At the heart of the text lies a detailed Shinto cosmology, beginning with the emergence of heaven and earth and the appearance of the first kami. The Nihon Shoki recounts creation myths, including the formation of the Japanese islands and the divine ancestry of the imperial line from the sun goddess Amaterasu. By tracing the lineage from the kami to the first human emperor, it sacralizes the imperial institution, presenting the emperor as a living link between the divine and human realms. This intertwining of myth and rule becomes a spiritual charter for the polity, suggesting that political order mirrors a deeper cosmic order.
The chronicle also serves as a foundational source for understanding early Shinto beliefs and practices, preserving stories of the kami, ritual origins, and sacred lineages. At the same time, it reflects a courtly environment already in conversation with Buddhism and Confucian thought, even as it seeks to codify an indigenous religious worldview. Its inclusion of multiple variants of certain myths hints at an effort to gather and harmonize diverse traditions into a single, state-sanctioned tapestry. For the spiritual seeker, this reveals a text that does not merely dictate doctrine, but records a living, evolving encounter with the sacred.
Politically and culturally, the Nihon Shoki functions as a powerful instrument of legitimacy and identity. By presenting an unbroken imperial line descending from the kami, it undergirds the concept of the emperor as uniquely endowed with divine authority. Modeled in part on continental historiography, it situates Japan within a broader East Asian world while asserting a distinct, sacred origin for the archipelago and its rulers. Alongside its mythic narratives, it preserves invaluable information on early institutions, laws, and foreign relations, especially with China and Korea, thereby shaping how later generations would remember the formation of the Japanese state.

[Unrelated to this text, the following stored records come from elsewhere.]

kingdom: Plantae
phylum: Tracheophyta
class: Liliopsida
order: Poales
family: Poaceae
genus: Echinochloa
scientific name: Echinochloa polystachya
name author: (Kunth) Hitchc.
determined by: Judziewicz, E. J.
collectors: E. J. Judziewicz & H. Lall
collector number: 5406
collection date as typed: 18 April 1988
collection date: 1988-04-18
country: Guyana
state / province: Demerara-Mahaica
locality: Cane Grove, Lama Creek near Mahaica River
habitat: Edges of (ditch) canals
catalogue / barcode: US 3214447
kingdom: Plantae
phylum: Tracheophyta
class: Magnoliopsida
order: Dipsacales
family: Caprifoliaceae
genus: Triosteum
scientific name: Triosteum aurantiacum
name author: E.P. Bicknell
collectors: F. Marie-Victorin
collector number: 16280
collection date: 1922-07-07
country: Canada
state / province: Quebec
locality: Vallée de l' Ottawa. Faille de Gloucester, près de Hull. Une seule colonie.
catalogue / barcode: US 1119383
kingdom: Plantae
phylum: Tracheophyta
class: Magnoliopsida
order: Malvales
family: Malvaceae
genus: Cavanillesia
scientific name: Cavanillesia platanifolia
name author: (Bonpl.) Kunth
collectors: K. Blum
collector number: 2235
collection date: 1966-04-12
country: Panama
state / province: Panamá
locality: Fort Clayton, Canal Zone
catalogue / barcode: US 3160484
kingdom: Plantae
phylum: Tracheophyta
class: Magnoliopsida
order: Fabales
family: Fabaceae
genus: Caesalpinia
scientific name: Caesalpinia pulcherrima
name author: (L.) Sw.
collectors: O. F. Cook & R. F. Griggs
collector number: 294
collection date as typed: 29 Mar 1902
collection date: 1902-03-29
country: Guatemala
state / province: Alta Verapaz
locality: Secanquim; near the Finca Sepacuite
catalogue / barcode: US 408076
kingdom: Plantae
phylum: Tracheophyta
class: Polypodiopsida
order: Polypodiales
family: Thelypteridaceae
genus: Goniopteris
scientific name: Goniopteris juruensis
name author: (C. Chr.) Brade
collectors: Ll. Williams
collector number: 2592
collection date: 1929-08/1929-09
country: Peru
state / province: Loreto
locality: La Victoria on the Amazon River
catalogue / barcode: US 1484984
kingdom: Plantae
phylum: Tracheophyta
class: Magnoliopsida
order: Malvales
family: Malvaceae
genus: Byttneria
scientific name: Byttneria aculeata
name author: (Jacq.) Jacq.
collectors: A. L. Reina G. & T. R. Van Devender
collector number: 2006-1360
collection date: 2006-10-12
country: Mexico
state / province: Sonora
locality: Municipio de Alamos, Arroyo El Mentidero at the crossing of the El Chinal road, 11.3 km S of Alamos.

Over time, the Nihon Shoki has remained a central reference for historians, religious thinkers, and literary scholars seeking to understand the early Japanese imagination. Its pages offer a vision in which cosmos, land, and lineage are inseparable, and where political order is justified through participation in a divine story. To engage this text is to encounter a carefully constructed mirror in which Japan first saw itself as both a historical community and a sacred realm, grounded in the presence and activity of the kami.